WRITTEN PROBLEM
Count the lines in the listing below that contain the string "elev", and give only that number.

STORED ROWS
━━━━━━━━━━

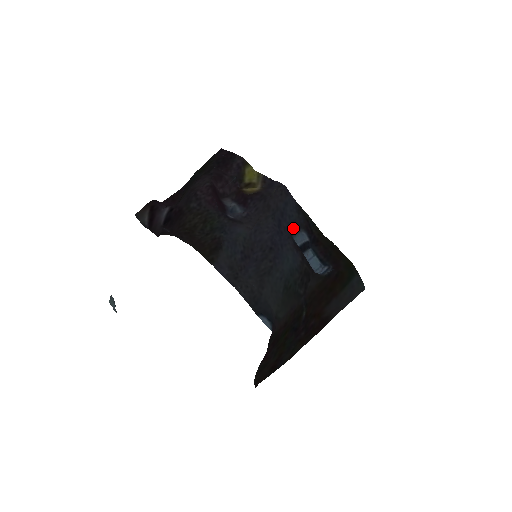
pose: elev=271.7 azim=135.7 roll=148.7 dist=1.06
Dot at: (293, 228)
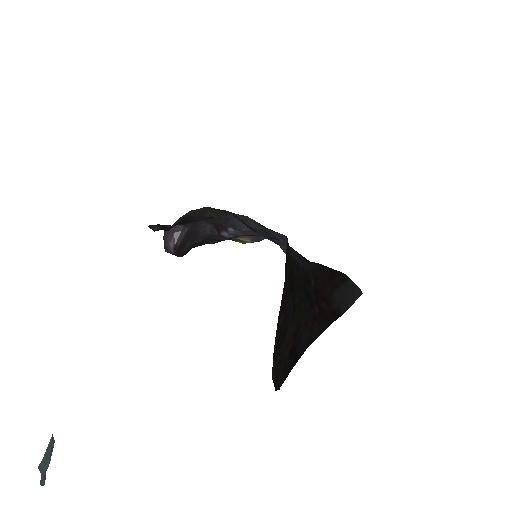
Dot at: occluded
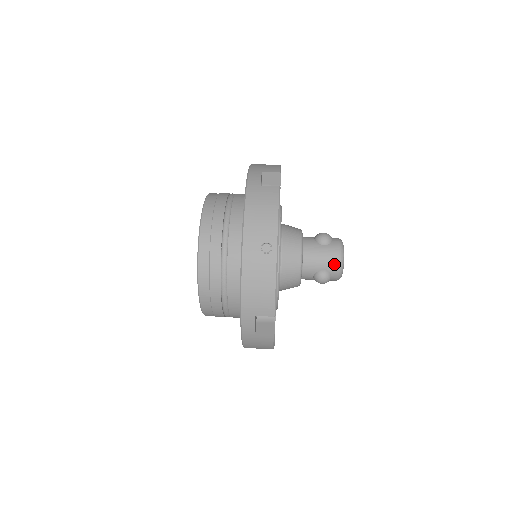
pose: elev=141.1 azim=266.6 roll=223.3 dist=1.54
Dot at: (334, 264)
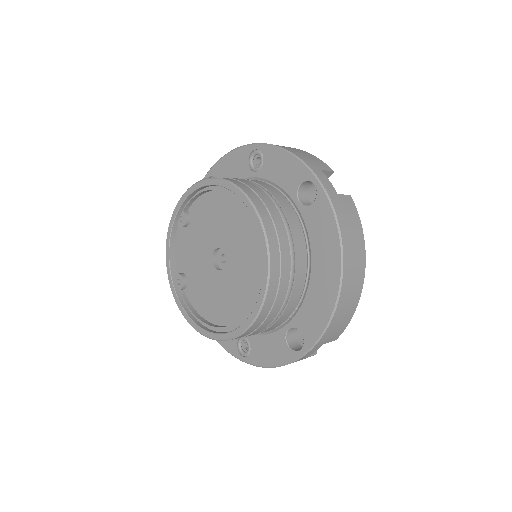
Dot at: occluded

━━━━━━━━━━

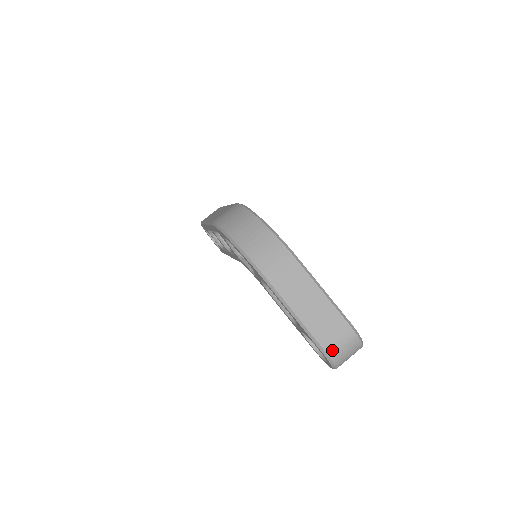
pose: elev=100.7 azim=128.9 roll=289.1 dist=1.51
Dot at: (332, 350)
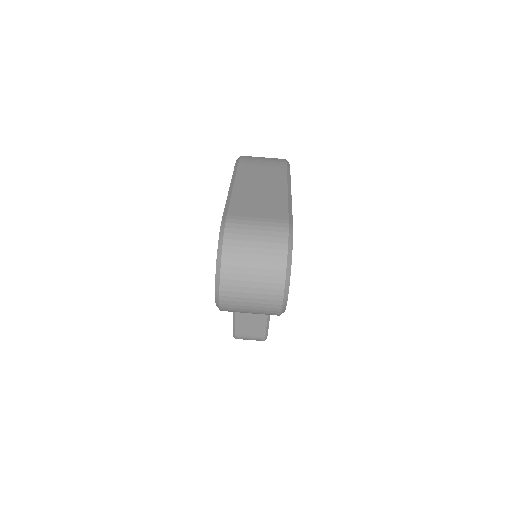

━━━━━━━━━━

ANSWER BELOW
3